Collected data entries:
--- START ---

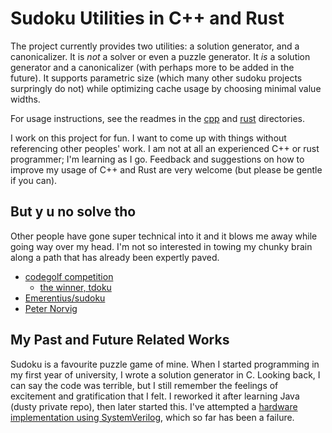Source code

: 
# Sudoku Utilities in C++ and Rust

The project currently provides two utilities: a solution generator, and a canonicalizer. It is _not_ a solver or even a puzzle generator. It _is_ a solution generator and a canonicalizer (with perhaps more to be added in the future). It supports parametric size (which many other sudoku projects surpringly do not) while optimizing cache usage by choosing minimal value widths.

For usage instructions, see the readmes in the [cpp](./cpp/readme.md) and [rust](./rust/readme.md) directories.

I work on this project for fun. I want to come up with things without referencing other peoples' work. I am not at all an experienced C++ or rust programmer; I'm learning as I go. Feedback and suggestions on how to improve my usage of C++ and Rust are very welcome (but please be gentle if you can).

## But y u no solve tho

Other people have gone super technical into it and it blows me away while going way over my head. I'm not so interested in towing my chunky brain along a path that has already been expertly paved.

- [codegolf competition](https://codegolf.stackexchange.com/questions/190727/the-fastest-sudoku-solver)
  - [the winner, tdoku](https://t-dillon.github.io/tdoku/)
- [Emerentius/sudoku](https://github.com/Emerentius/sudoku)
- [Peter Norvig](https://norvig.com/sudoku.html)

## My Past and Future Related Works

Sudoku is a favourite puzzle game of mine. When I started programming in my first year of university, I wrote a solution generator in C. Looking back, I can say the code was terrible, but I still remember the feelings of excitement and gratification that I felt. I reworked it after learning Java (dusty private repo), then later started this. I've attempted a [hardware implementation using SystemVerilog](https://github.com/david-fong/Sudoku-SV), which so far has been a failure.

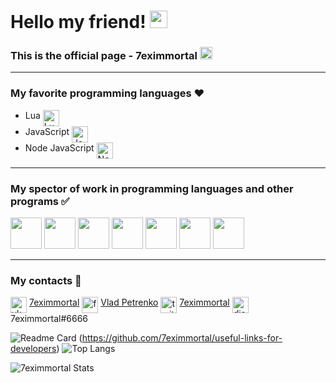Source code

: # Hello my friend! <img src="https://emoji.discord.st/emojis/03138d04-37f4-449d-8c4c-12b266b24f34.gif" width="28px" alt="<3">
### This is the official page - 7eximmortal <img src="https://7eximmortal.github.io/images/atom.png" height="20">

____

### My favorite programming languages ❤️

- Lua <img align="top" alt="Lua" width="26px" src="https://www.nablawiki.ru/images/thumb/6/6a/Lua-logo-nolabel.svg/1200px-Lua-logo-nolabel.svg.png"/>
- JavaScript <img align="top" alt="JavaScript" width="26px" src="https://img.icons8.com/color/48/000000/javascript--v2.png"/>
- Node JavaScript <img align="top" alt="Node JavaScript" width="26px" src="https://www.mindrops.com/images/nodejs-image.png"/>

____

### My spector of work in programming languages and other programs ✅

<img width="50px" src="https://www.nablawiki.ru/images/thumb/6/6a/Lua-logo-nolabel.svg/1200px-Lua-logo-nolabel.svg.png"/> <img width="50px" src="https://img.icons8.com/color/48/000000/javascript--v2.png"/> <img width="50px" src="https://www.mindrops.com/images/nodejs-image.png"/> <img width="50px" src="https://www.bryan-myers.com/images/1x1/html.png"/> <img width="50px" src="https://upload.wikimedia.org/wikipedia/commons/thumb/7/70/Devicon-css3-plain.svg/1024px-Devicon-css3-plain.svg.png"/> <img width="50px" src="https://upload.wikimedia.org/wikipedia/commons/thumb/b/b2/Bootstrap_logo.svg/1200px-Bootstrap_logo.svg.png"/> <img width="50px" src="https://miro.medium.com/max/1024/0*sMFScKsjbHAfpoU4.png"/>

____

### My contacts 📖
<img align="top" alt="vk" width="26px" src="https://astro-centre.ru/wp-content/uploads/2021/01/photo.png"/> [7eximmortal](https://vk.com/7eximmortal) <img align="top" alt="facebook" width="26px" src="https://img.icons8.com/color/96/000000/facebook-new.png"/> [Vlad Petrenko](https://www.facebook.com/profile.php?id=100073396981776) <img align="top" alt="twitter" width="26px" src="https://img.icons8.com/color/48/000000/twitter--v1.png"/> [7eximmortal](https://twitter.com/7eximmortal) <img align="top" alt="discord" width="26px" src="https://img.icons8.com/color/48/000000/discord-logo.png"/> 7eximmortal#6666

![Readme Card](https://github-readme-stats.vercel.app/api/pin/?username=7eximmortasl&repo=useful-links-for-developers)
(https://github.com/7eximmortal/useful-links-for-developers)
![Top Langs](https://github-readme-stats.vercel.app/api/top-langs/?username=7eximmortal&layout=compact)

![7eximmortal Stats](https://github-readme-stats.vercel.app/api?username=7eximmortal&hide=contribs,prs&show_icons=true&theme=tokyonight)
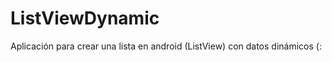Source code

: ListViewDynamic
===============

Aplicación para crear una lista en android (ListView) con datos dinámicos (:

--- END ---

▸ **REQUEST**
How many lines of the material contain the string "discord"? Reply with the number alone.

▸ **RESULT**
2